▸ **GIVEN RECORDS**:

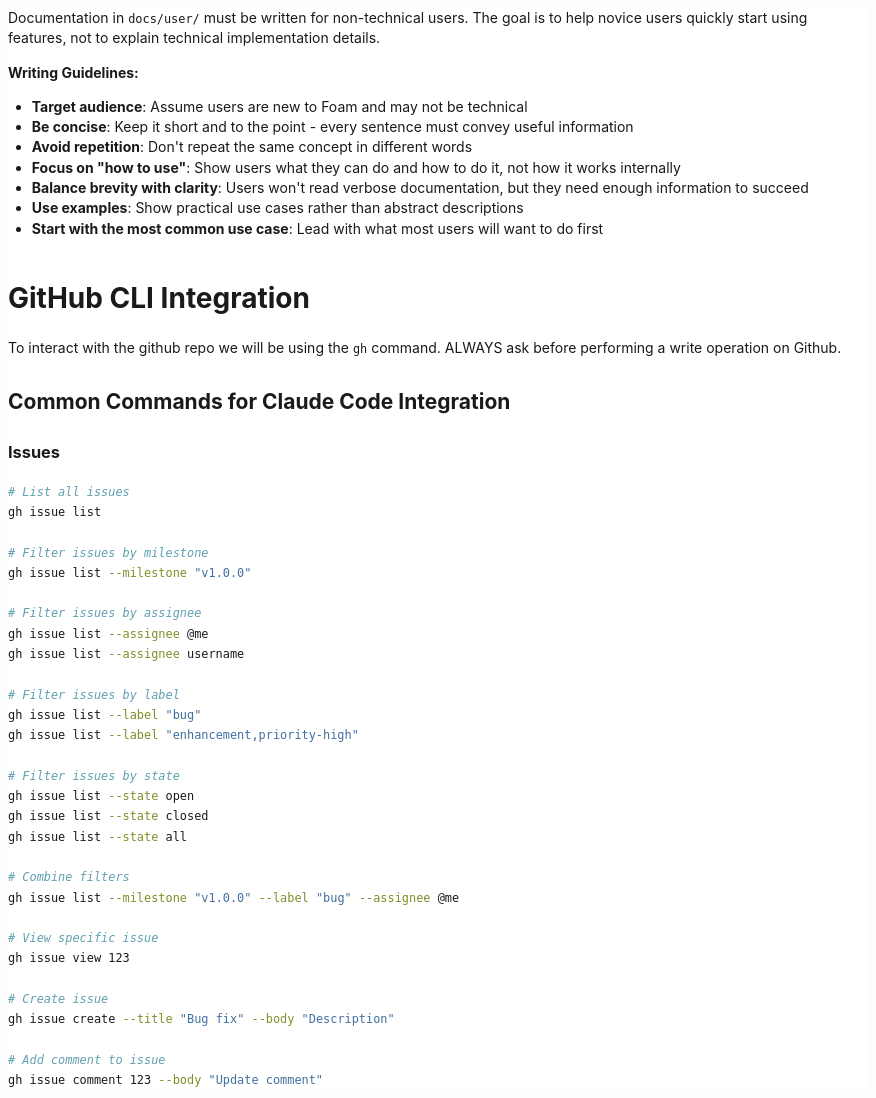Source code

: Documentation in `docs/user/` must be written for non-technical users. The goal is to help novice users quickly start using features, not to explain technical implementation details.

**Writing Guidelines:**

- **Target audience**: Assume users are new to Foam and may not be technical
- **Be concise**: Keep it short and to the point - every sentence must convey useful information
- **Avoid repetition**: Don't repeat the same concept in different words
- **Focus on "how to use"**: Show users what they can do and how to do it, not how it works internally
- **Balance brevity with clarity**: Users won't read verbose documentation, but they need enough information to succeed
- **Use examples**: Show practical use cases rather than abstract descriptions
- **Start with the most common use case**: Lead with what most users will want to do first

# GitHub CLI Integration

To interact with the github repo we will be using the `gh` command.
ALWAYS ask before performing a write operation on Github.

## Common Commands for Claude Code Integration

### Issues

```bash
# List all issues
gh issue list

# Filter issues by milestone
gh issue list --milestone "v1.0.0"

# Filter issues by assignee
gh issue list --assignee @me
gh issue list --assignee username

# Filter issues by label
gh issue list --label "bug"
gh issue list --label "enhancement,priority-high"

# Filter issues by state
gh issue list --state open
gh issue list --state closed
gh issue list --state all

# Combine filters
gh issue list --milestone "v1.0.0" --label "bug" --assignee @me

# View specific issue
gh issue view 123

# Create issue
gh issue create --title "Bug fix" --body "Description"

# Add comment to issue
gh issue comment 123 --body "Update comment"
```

▸ **INSTRUCTIONS TO FOLLOW**: Go line by line through the records above and copy each one containing "technical".

▸ **EXERCISE OUTPUT**:
: Documentation in `docs/user/` must be written for non-technical users. The goal is to help novice users quickly start using features, not to explain technical implementation details.
- **Target audience**: Assume users are new to Foam and may not be technical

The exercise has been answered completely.